Au fil des heures, le second maximum prend le pas sur le premier, au point qu'à minuit, c'est celui-là qui présente les plus fortes valeurs et atteint Belle-Ile. Si le modèle a vu juste - les observations semblent aller en ce sens - c'est le cold jet qui est responsable des 186 km/h enregistrés au Talut. Le sting jet, en début de déclin, semble en effet passer à côté de Belle-Ile. Les images satellites montrant la pointe nuageuse passer sur et non à l'ouest de l'île semble confirmer l'idée que Belle-Ile est bien atteinte, peu avant minuit, par le front de retour. La très rapide hausse du vent à l'ouest et la chute des températures semblent également indiquer le passage dudit front. La carte est à comparer avec le schéma issu de l'article de Smart et Browning (2014) et montre aussi que lorsqu'un sting jet survient, il n'est pas forcément associé au maximum de vent le plus violent, le cold jet a aussi son mot à dire...

Nous avons donc là de solides arguments, mais il ne nous est pas possible de certifier les propos que nous avançons, faute de moyens à notre disposition. Il faudrait en effet pouvoir accéder à une vue 3D de ce secteur de la tempête pour vérifier si le premier maximum attribué au sting jet correspond bien à l'arrivée près de la surface du courant descendant en oblique caractéristique de ce type de flux.
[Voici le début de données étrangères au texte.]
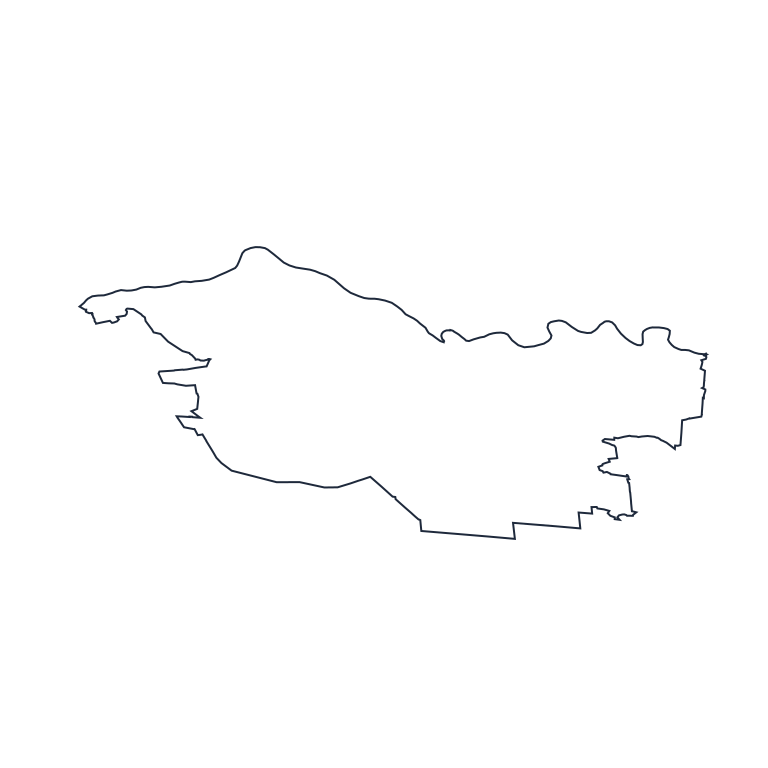 outline of Inčukalna pag., Incukalna, Latvia, rotated 16°
{"feature_id": "27541924B15420953468382", "entity_name": "Inčukalna pag.", "entity_type": "district", "adm_level": 2, "iso_a3": "LVA", "parent_name": "Latvia", "parent_adm1": "Incukalna", "projection": "natural_earth1", "projection_center": [24.654, 57.105], "detail": "fine", "context": "isolated", "style": "outline", "palette": "slate", "viewbox_px": 768, "rotation_deg": 16, "n_neighbors": 0, "source": "geoboundaries", "source_scale": "gbopen_adm2", "svg_char_len": 5992}
<svg xmlns="http://www.w3.org/2000/svg" viewBox="0 0 768 768"><g transform="rotate(16 384 384)"><path d="M355.2,499.9L367.9,496.1L379.2,488.8L385.8,484.2L389.6,481.7L396.4,477.0L410.0,483.4L423.3,489.9L426.0,489.5L426.9,491.5L432.7,494.3L437.9,496.8L446.5,500.8L446.4,500.8L450.5,502.8L454.6,504.7L455.3,504.6L456.4,504.8L459.2,512.0L460.4,515.0L484.0,510.3L495.0,508.1L513.1,504.5L526.2,501.9L552.5,496.8L546.3,481.9L588.4,473.4L612.5,468.7L609.8,462.0L606.5,453.9L619.8,451.2L617.4,445.1L622.4,443.6L623.4,444.8L629.9,443.9L635.6,443.9L634.7,446.5L637.9,448.3L642.6,448.6L643.0,450.3L647.9,449.6L645.1,447.8L646.1,445.5L649.0,443.8L650.9,443.1L653.1,443.2L654.0,443.7L655.0,443.3L659.6,442.1L659.5,441.1L661.9,437.8L658.2,437.9L657.4,438.0L654.9,431.7L654.6,431.0L653.8,428.7L650.6,420.5L650.2,420.0L649.4,418.0L648.7,416.0L646.9,411.6L646.1,411.6L644.1,408.6L645.9,407.9L645.3,407.4L644.7,406.4L644.4,405.6L643.1,404.5L642.5,404.6L642.5,406.1L632.1,407.5L626.7,408.3L626.4,407.8L622.5,407.1L619.4,408.7L618.2,407.5L615.0,407.3L612.9,404.5L616.3,402.1L616.1,401.7L616.1,401.2L616.3,400.7L616.9,400.2L618.4,399.1L622.4,396.5L620.6,394.1L628.6,391.0L628.7,390.9L627.8,389.1L625.4,384.0L624.5,381.6L624.2,381.2L623.2,380.3L622.4,379.8L622.1,379.7L620.2,379.8L616.8,379.2L610.2,379.1L609.7,378.2L611.5,376.0L620.7,374.2L620.2,372.1L623.8,371.7L629.4,368.5L634.3,366.1L636.3,366.0L641.3,364.9L643.2,364.9L643.4,364.8L646.3,363.4L651.8,361.3L658.5,360.2L661.1,360.5L661.8,360.2L664.0,360.8L665.8,361.6L668.1,361.8L669.0,362.0L671.8,362.5L681.5,366.3L680.8,362.9L683.5,362.4L685.8,361.0L683.3,348.8L680.6,336.7L684.2,334.9L687.1,332.8L687.3,333.0L698.0,327.9L698.0,326.0L697.9,326.0L696.9,321.3L695.6,315.0L694.3,309.4L695.4,309.5L694.6,306.5L694.8,302.1L694.4,300.7L690.9,300.2L691.1,300.0L691.7,299.5L692.0,299.1L692.1,298.7L692.0,298.2L691.9,297.5L691.9,297.2L691.5,295.7L691.1,293.6L691.0,292.7L691.0,292.4L691.0,292.2L690.8,292.1L688.9,282.8L684.1,282.0L684.2,279.5L684.2,277.5L684.0,275.0L682.5,273.7L686.5,271.1L686.5,269.5L686.2,269.2L686.1,268.9L686.1,268.7L685.9,268.5L685.9,268.4L685.7,268.3L684.5,268.4L684.0,268.4L683.7,268.4L683.3,268.1L684.2,268.0L684.7,267.8L685.6,267.1L686.0,266.7L685.8,266.7L685.2,266.0L683.8,267.1L680.6,267.7L678.2,268.2L673.7,268.3L667.8,267.6L663.8,268.3L660.4,269.3L657.5,269.2L652.8,268.5L649.8,267.1L646.9,265.2L644.8,263.1L644.9,260.7L644.8,257.2L644.1,254.0L641.5,253.0L637.7,253.1L632.5,253.9L629.6,254.8L626.5,255.6L624.0,256.8L621.6,258.6L620.1,260.2L618.7,262.2L618.8,264.8L619.9,268.2L621.3,272.3L621.4,274.4L620.1,276.0L616.9,276.7L613.0,276.2L608.2,275.0L603.5,273.2L597.9,270.3L592.8,266.6L590.0,263.9L586.3,261.9L583.0,261.7L580.4,262.4L578.8,263.4L577.8,264.8L575.4,267.6L573.7,271.8L572.1,274.3L569.0,277.7L565.2,279.0L559.1,279.6L555.9,279.5L548.8,277.4L541.7,274.6L537.6,274.3L534.5,274.8L530.1,276.9L527.3,278.5L525.4,280.8L525.6,284.7L528.4,288.0L531.6,291.2L531.7,294.2L530.1,297.3L526.6,301.1L521.6,304.1L517.9,306.4L508.8,310.0L502.4,309.7L495.1,306.7L489.3,302.4L485.8,301.9L482.1,302.4L478.0,303.8L475.1,305.1L471.5,307.2L467.3,311.0L463.7,312.7L457.8,316.4L453.9,319.3L451.0,319.7L448.9,318.6L446.0,317.5L442.4,315.9L440.5,315.3L436.6,314.3L436.2,314.0L435.7,313.9L435.0,313.8L434.3,313.8L432.7,313.8L432.6,314.4L431.3,314.6L429.2,315.3L427.8,316.4L426.6,317.6L425.7,319.7L425.8,322.0L427.6,324.7L429.2,325.5L429.9,326.1L430.0,326.3L429.8,326.7L429.9,327.4L426.2,327.2L424.6,326.6L421.0,325.3L417.4,323.9L413.2,322.8L411.6,321.6L408.4,318.5L401.9,315.9L398.4,314.1L394.4,312.8L389.2,311.8L385.5,311.0L380.5,307.9L375.5,305.9L369.1,303.8L362.0,303.5L355.4,304.0L351.1,304.7L346.2,306.1L341.3,306.8L335.5,306.5L327.2,305.6L326.6,305.5L319.2,303.0L307.5,297.5L299.2,295.5L291.7,295.1L286.8,294.5L281.4,294.5L274.4,295.4L267.2,296.3L260.4,296.1L254.2,294.9L242.5,289.8L235.3,286.9L232.1,286.2L227.0,286.7L222.6,287.9L218.3,290.1L213.7,293.7L213.1,294.6L211.8,297.3L210.9,306.3L210.2,310.7L209.0,313.5L201.4,320.2L196.0,324.6L191.0,328.9L187.2,331.8L180.3,335.1L174.0,337.4L170.2,339.3L164.4,340.5L161.8,341.3L159.2,342.8L155.1,345.4L150.9,348.4L143.2,351.9L137.0,354.3L130.6,355.6L126.9,356.9L123.6,358.6L119.9,361.5L115.5,363.7L111.1,365.2L105.3,366.2L100.5,369.1L97.9,371.2L93.3,374.2L90.3,376.0L88.7,376.5L84.5,377.9L79.4,380.1L75.9,383.6L74.6,385.7L73.2,388.8L70.0,393.5L71.7,393.9L72.4,394.1L76.1,395.0L77.3,394.6L77.4,394.9L77.4,396.6L77.5,396.7L81.0,397.2L83.8,396.2L84.3,396.7L84.1,396.8L84.0,397.1L84.0,397.3L84.2,397.7L85.6,399.0L85.9,399.4L86.0,399.6L86.3,400.3L86.6,400.4L87.1,400.8L87.7,401.4L88.0,401.9L88.2,402.3L88.2,402.6L88.4,403.1L88.7,403.5L89.1,403.9L89.9,404.4L90.2,404.7L90.6,405.4L96.7,402.1L103.1,398.8L105.7,400.2L107.3,399.4L110.2,397.3L111.3,395.0L109.7,394.0L108.8,393.2L116.3,389.7L117.3,387.6L117.0,385.2L115.5,384.1L115.9,382.7L116.7,382.2L122.5,381.1L131.6,384.0L132.6,384.8L135.8,385.9L137.5,389.2L144.7,394.7L145.6,395.3L148.3,397.9L155.5,397.5L164.8,402.8L181.3,407.9L188.5,407.9L189.2,408.6L191.4,409.2L195.6,411.7L196.2,412.6L198.1,411.7L199.9,411.6L200.7,411.9L201.1,412.0L204.5,411.2L205.5,410.5L207.7,409.3L207.9,409.1L207.8,408.9L208.0,408.6L208.5,408.3L209.5,408.1L210.2,408.1L209.8,408.8L209.6,409.4L209.4,410.2L208.9,414.0L208.6,416.0L207.3,416.5L198.6,420.4L190.6,424.3L187.1,425.7L186.7,425.6L179.0,428.5L178.6,428.9L175.9,429.9L164.7,433.9L164.5,435.1L164.4,436.1L165.3,437.1L171.2,443.9L176.8,442.7L182.3,441.3L185.4,441.3L194.1,440.3L202.7,437.2L205.8,443.5L206.5,444.8L207.3,444.8L209.2,447.5L209.6,449.9L210.0,451.9L211.3,459.4L210.8,459.8L206.4,463.2L214.2,466.2L216.7,467.1L208.9,468.7L208.7,468.3L206.1,468.9L206.3,469.3L198.1,471.1L193.6,472.2L195.0,473.5L198.0,475.9L201.3,478.7L203.7,480.7L213.7,479.8L214.2,479.5L214.4,479.6L219.1,484.5L222.3,483.1L223.4,482.5L226.5,485.4L226.6,485.5L228.8,487.5L228.9,487.8L235.6,493.9L238.1,496.2L243.2,501.1L249.5,504.8L261.4,509.3L307.8,508.0L309.3,507.6L329.8,501.6L355.2,499.9Z" fill="none" stroke="#1e293b" stroke-width="2"/></g></svg>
Néanmoins, en prenant quelques variables supplémentaires, nous pouvons possiblement ajouter quelques arguments à notre raisonnement. 

Humidité relative à 700 hPa (vers 3000 mètres) à 23h00 selon Arome 18z (source: Meteo France via Meteociel).

On note un assèchement prononcé juste au sud du centre dépressionnaire, avec le minimum d'humidité le plus méridional se superposant assez bien au maximum de vent identifié comme étant le possible sting jet. La composante descendante de ce flux mène à un assèchement suite à l'échauffement par compression adiabatique, pour autant que l'évaporation et son action refroidissante ne vienne pas contrecarrer cet assèchement. Il est possible de dire que ces minimas d'humidité correspondent à une descente d'air, sans pour autant être catégorique à ce sujet.

Au final, la présence d'un sting jet semble bien probable, mais celui-ci semble entamer son déclin à proximité de Belle-Ile, et les plus fortes rafales observées sur cette dernière semble devoir être attribuées à l'arrivée de la cold conveyor belt, pour rappel hypothèse formulée par Smart (2020). Toutefois, comme souligné par ce dernier, le sting jet a pu se trouver très proche de Belle-Ile, et possiblement interagir avecle cold jet. Une superposition du cold jet et du sting jet passant par dessus (pour atteindre la surface plus en avant) est tout à fait possible, et a pu contribuer au renforcement du maximum de vent qui a atteint Belle-Ile peut avant minuit.

Bibliographie

Martinez-Alvarado, O. et al. (2015). Cloud banding and winds in intense European Cyclones. Results from the DIAMET Project. American Meteorological Society.

Schultz, D., Browning, K. (2017). What is a Sting Jet? Weather, 72(3), 63-66.

Smart, D., Browning, K. (2014). Attribution of strong winds to a cold conveyor belt and sting jet. Quarterly Journal of the Royal Meteorological Society, 140, 595-610.

Smart, D. (2020). The origin of an extreme wind gust at Belle-Ile-en-Mer, Brittany during storm Alex, 1-2 October 2020. Weather, 75(12), 392-393.